## MATERIAL FOR THIS EXERCISE
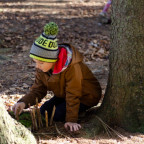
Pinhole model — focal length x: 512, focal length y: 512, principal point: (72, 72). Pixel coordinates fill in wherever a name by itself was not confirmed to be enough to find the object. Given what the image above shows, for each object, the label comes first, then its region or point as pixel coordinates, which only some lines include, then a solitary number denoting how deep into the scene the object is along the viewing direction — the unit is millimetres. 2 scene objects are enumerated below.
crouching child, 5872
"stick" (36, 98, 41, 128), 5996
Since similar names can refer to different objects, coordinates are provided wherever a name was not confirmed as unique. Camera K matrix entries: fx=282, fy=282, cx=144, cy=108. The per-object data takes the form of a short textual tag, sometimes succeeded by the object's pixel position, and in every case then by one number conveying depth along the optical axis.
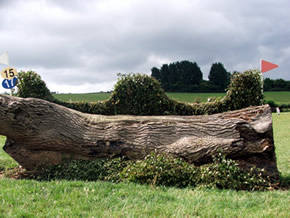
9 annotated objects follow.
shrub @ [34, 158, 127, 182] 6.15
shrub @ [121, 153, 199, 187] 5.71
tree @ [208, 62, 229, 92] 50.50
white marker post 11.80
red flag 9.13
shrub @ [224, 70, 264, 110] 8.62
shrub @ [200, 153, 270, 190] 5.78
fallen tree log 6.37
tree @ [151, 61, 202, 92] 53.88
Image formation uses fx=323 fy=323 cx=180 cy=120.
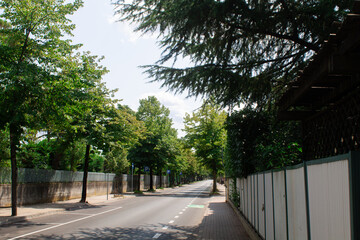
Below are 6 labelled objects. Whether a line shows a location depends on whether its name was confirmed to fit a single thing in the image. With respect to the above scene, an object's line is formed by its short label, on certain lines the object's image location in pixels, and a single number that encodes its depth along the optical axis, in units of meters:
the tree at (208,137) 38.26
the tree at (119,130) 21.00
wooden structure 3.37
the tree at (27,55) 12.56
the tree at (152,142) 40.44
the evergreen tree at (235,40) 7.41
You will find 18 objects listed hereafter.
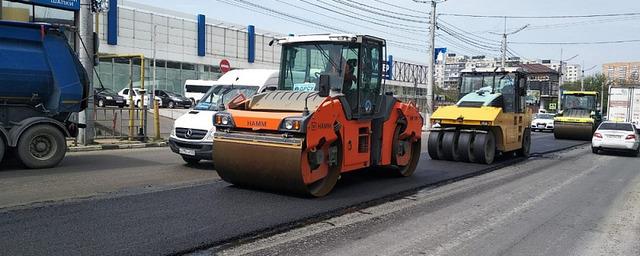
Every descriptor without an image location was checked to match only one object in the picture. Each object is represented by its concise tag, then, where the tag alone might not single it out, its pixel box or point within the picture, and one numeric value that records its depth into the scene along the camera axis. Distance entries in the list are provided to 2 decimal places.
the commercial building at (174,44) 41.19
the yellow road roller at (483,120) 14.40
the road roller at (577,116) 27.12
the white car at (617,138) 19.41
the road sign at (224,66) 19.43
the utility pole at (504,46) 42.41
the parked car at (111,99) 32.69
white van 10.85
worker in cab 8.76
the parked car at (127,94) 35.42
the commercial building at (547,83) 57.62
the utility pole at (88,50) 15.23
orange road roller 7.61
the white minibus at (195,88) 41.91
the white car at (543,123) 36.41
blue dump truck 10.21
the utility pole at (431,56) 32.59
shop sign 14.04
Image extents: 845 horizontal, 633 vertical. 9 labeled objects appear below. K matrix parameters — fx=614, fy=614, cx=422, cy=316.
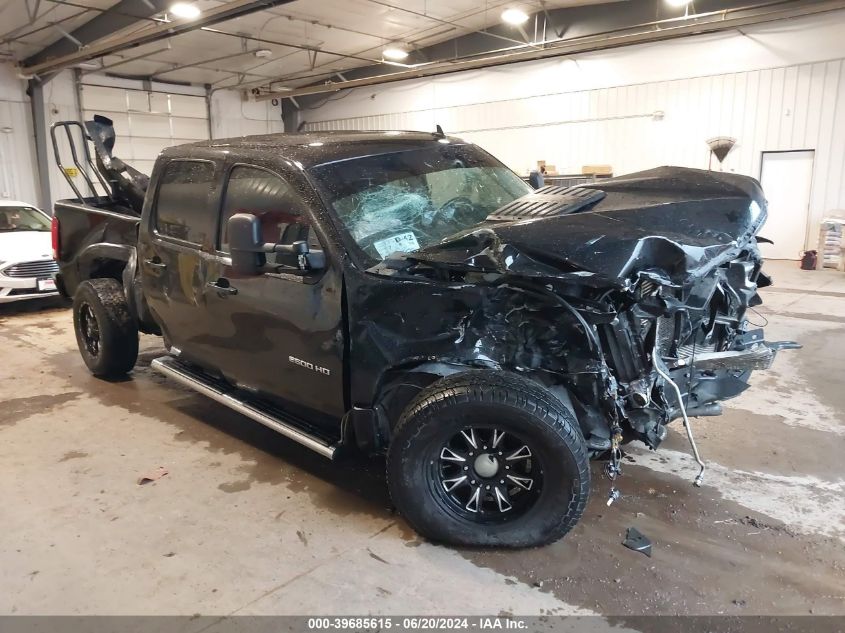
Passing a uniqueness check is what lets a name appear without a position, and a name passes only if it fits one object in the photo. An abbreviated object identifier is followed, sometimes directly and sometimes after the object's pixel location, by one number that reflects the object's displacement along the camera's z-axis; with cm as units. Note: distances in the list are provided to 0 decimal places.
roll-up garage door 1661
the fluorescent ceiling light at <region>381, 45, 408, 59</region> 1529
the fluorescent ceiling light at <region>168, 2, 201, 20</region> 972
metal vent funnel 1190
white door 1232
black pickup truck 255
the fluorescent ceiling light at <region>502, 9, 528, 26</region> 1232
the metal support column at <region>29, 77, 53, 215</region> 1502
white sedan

## TASK DESCRIPTION
Only one number is wanted: how many lines in the records above contain the string "shrub".

## RESPONSE BOX
4